Cloud input (yun shurufa, 云输入法), simply put, was getting better and better at guessing the user’s next character.

By the 2000s, in fact, developers had pushed Chinese predictive text to a point once considered unimaginable, where Chinese inputting speeds – bolstered with ever more sophisticated predictive text capabilities – began to outstrip those of English, long considered the unsurpassable benchmark of modern human-computer interaction.

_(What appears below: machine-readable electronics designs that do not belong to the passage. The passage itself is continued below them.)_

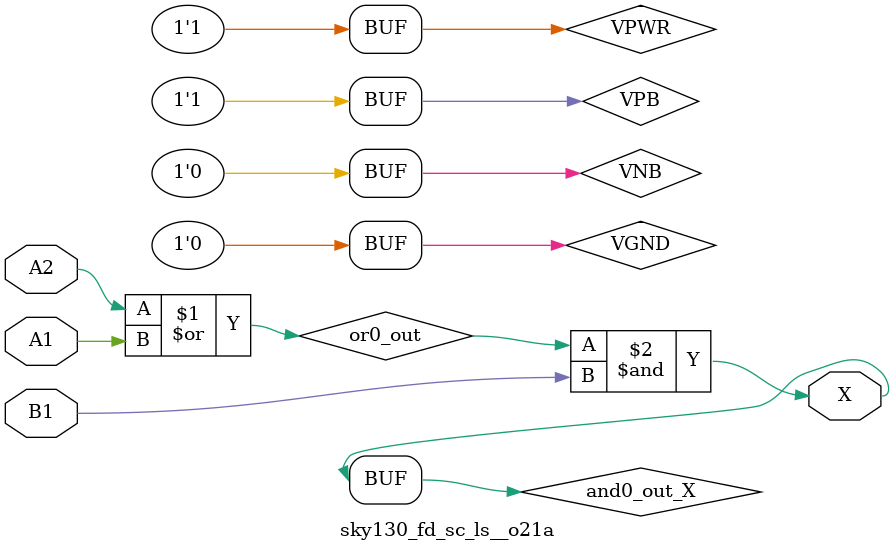
<source format=v>
/*
 * Copyright 2020 The SkyWater PDK Authors
 *
 * Licensed under the Apache License, Version 2.0 (the "License");
 * you may not use this file except in compliance with the License.
 * You may obtain a copy of the License at
 *
 *     https://www.apache.org/licenses/LICENSE-2.0
 *
 * Unless required by applicable law or agreed to in writing, software
 * distributed under the License is distributed on an "AS IS" BASIS,
 * WITHOUT WARRANTIES OR CONDITIONS OF ANY KIND, either express or implied.
 * See the License for the specific language governing permissions and
 * limitations under the License.
 *
 * SPDX-License-Identifier: Apache-2.0
*/


`ifndef SKY130_FD_SC_LS__O21A_TIMING_V
`define SKY130_FD_SC_LS__O21A_TIMING_V

/**
 * o21a: 2-input OR into first input of 2-input AND.
 *
 *       X = ((A1 | A2) & B1)
 *
 * Verilog simulation timing model.
 */

`timescale 1ns / 1ps
`default_nettype none

`celldefine
module sky130_fd_sc_ls__o21a (
    X ,
    A1,
    A2,
    B1
);

    // Module ports
    output X ;
    input  A1;
    input  A2;
    input  B1;

    // Module supplies
    supply1 VPWR;
    supply0 VGND;
    supply1 VPB ;
    supply0 VNB ;

    // Local signals
    wire or0_out   ;
    wire and0_out_X;

    //  Name  Output      Other arguments
    or  or0  (or0_out   , A2, A1         );
    and and0 (and0_out_X, or0_out, B1    );
    buf buf0 (X         , and0_out_X     );

endmodule
`endcelldefine

`default_nettype wire
`endif  // SKY130_FD_SC_LS__O21A_TIMING_V

</source>
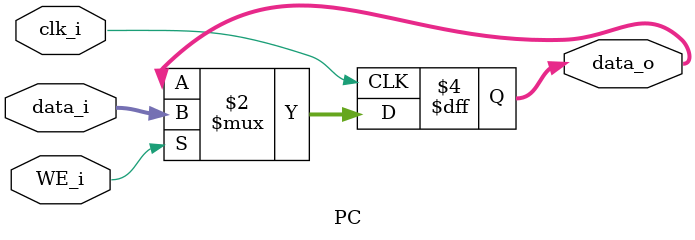
<source format=sv>
module PC( // Program Counter
	input logic [31:0] data_i,
	input logic WE_i, // Write Enable
	input logic clk_i,
	output logic [31:0] data_o
	);
	
	logic [31:0] mem;
	logic [31:0] pc;
	
	//mux2to1_32bit MU0(mem, data_i, WE_i, pc);
	
	always_ff @(posedge clk_i) begin
		if (WE_i) data_o <= data_i;
		//mem <= data_o;
	end
	
endmodule

</source>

Loading up a cloud-based phonetic IME, for example, one can enter the string zhrmghg and watch as it correctly suggests 中华人民共和国 (Zhonghua renmin gongheguo or “the People’s Republic of China”): a mere seven keystrokes, as compared to 26 to type out the entire pinyin spelling.

If one prefers an example from deeper in antiquity, we can return to the line from the Tang dynasty poem that we started with: “I dismount from my horse and offer you wine.”

Chances are good that your Chinese IME – if it is outfitted with cloud-based input functionality – will be able to produce this passage with nothing more than five keystrokes: admittedly, this is one of the best known of all Tang poems, which helps account for why a Chinese input system might have this stanza stored in memory.

At the same time, however, I invite English-speaking readers to try typing the following sequence in Microsoft Word or elsewhere: sicttasdtamlamt.

Was your machine able to identify the comparably famous sonnet by Shakespeare? Chances are slim.